舌の左側に食べ物がふれた感じが右側と違う。
苦みが感じにくい。
左咽頭奥の違和感。
右耳を塞いで左耳だけで音楽を聞くとリズムと音程がおかしく聞こえる。
左耳だけでは聞こえづらい。
左耳の奥(内耳)が痛い。
顎の下、顎下リンパ節付近に大きいな浮腫。
左上肢の筋の伸張反射の亢進。
最近来院された患者さんの症状です。
症状の中でいくつかの共通点を見つけることができます。
左側頭部付近の痛み、顔面左側の鈍痛、左耳奥の痛み、舌の違和感。
これは三叉神経による感覚。
味覚、咽頭の違和感は顔面、舌咽、迷走の各神経ですが三叉神経脊髄路核に神経線維が乗り入れいています。
左耳の音の変調。
音の調節は末梢部分では三叉神経支配の鼓膜張筋が鼓膜の張りを調節し、顔面神経支配のアブミ骨筋が蝸牛への振動を調節しています。
ここまでの状態では共通点は三叉神経と顔面神経が関係しています。
左耳で音楽を聴くと音楽のリズムや音程が変に聞こえ、調子外れに聞こえる。
蝸牛で電気変換された信号が聴覚野に至るまでもしくは聴覚野の神経機能の問題が考えられます。
(病院で受診し画像診断は問題なし)
左上肢の筋の伸張反射亢進。
中枢神経系の機能的問題を示唆しますが、ホフマン徴候、バビンスキー徴候に陽性反応は無。
中枢神経障害ではありませんが中枢神経の機能的問題があると思われます。
聴覚のリンネ検査では骨導、気導でさほど大きな左右差はありません。
しかし左側の骨導検査時に大きく聞こえる。
ウェーバー検査でも左側に大きく響いて聞こえる。
まぶたを軽く閉じてもらうと眼系痙攣が確認できました。
これらの状況から末梢、中枢神経共に異常興奮状態であることが予想されます。
三叉神経と顔面神経の状態を調べるために角膜反射を行おうとしましたがコンタクトレンズを着用していたためにできませんでした。
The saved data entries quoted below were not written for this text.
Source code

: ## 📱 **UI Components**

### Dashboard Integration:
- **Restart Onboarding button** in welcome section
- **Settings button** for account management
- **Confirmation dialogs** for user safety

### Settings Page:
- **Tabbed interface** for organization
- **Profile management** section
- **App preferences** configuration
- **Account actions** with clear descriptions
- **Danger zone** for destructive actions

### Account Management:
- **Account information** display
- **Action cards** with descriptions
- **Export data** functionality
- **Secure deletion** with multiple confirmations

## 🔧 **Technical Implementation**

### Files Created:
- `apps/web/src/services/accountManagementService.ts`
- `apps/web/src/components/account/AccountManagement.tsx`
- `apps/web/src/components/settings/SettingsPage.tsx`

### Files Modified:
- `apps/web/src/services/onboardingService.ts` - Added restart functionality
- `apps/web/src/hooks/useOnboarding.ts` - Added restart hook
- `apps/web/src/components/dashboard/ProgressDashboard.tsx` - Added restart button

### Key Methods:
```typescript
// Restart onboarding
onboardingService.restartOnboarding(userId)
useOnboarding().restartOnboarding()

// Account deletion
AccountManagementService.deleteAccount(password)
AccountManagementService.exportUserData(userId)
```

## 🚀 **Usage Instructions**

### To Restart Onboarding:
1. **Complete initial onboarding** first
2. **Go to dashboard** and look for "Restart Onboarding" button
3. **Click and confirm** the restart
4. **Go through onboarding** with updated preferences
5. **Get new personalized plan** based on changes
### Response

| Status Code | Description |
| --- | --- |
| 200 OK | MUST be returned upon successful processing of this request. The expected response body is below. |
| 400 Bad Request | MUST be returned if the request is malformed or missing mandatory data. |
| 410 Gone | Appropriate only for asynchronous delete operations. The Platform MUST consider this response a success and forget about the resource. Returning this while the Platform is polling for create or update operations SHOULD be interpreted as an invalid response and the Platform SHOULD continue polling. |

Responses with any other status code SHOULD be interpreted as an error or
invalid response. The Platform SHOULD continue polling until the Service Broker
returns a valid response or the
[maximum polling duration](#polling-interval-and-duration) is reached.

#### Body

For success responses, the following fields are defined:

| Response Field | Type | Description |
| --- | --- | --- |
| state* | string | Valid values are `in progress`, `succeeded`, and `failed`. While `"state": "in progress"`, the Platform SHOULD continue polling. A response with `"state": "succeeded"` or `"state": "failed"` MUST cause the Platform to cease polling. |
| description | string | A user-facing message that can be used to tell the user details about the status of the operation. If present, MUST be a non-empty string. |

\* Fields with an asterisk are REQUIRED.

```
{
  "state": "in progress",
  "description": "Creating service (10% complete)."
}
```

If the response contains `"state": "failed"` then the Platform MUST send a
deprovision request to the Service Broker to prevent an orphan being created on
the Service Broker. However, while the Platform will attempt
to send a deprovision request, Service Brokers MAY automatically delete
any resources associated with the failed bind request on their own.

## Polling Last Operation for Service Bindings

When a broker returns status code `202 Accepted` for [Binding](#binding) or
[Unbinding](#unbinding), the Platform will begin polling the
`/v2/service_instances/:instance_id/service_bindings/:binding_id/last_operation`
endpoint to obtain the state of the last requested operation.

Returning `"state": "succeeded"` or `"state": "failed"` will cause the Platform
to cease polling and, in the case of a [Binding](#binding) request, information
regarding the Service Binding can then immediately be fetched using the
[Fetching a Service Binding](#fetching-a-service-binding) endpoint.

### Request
角膜反射は三叉神経支配の眼球の角膜を刺激することで顔面神経支配の眼輪筋の反射を診ることで三叉神経と顔面神経の機能、脳幹の橋の状態を検査することができる大変有効な検査です。
このごろはコンタクトレンズ着用の患者さんが多いので工夫が必要かもしれません。
以上の状態から強い刺激は神経の処理能力を超えてしまいます。
選択したのは表在感覚の触覚を刺激するためにカメラのレンズを手入れするときに空気を吹き付けるブロアーで軽く下肢と上肢の皮膚に空気を吹き付ける。
そして胸郭を広げるように呼吸誘導。
今日できることはこれだけです。
神経状態、施術内容を説明して10分経過したところで、左側頭部を指で触るとビリビリとした過敏な状態はなくなってきました。
この患者さんの神経の状態は神経細胞の膜電位が閾値すれすれに近づいてしまい、ちょっとした刺激にも神経細胞が発火してしまう状態。
このようなほとんどの場合には酸素不足に陥っているため、呼吸改善と必要最小限度な弱い刺激で神経機能の回復を図らなければいけません。
強い刺激は厳禁です。
神経の機能をさらに低下させてしまいます。
頭痛、耳鳴り(難聴)、眩しいは要注意。